Fri. May 1st, 2026

Border Blues: Canadians Rethink U.S. Trips Amid Crackdown Chaos

Canadians are hitting the brakes on U.S. travel plans as horror stories of border detentions pile up, thanks to a fresh wave of American immigration hardball. Immigration lawyer Len Saunders, based in Washington State, told CTV Your Morning on Wednesday that new executive orders—inked just days into the latest U.S. administration—are shaking things up big time.

“You’ve got Canadians locked up at the border, snowbirds forced to register if they stay past 30 days—it’s a mess,” Saunders said. “People are hearing this and thinking twice before crossing.”

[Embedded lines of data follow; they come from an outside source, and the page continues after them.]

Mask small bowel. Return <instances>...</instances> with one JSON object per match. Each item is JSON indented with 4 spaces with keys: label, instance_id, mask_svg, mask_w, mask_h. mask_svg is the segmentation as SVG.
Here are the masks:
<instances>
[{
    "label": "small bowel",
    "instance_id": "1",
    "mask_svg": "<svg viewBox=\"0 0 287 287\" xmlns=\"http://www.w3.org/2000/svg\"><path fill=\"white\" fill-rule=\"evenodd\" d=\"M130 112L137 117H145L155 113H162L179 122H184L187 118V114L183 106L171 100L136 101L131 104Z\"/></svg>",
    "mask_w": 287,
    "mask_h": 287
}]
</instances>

Take Vancouver entrepreneur Jasmine Mooney. Her routine visa renewal at a San Diego checkpoint spiraled into a 12-day detention nightmare. Back in Canada as of Saturday, she told CTV News she’s still clueless about what went sideways—or why she was finally let go. “No one explained a thing,” she fumed after touching down at Vancouver International Airport.

Saunders, who counseled Mooney pre-debacle, says this isn’t the border he’s known in his decades of practice. “I’ve never seen a Canadian hauled off in cuffs over a work visa,” he said. “Used to be, if your paperwork was off, they’d just send you back to fix it—not throw you in a cell.”

The lawyer, a Canadian-turned-American himself, is waving a red flag for his compatriots. His pro tip? “Stick to airports with pre-clearance on Canadian soil. Get denied there, and you’re not stuck in U.S. custody.”

The fallout? A “chilling effect” on cross-border jaunts. Saunders says the buzz of boycotts is growing as Canadians recoil from the headlines. “I never imagined this,” he admitted. “It’s like the welcome mat’s been yanked out from under us.”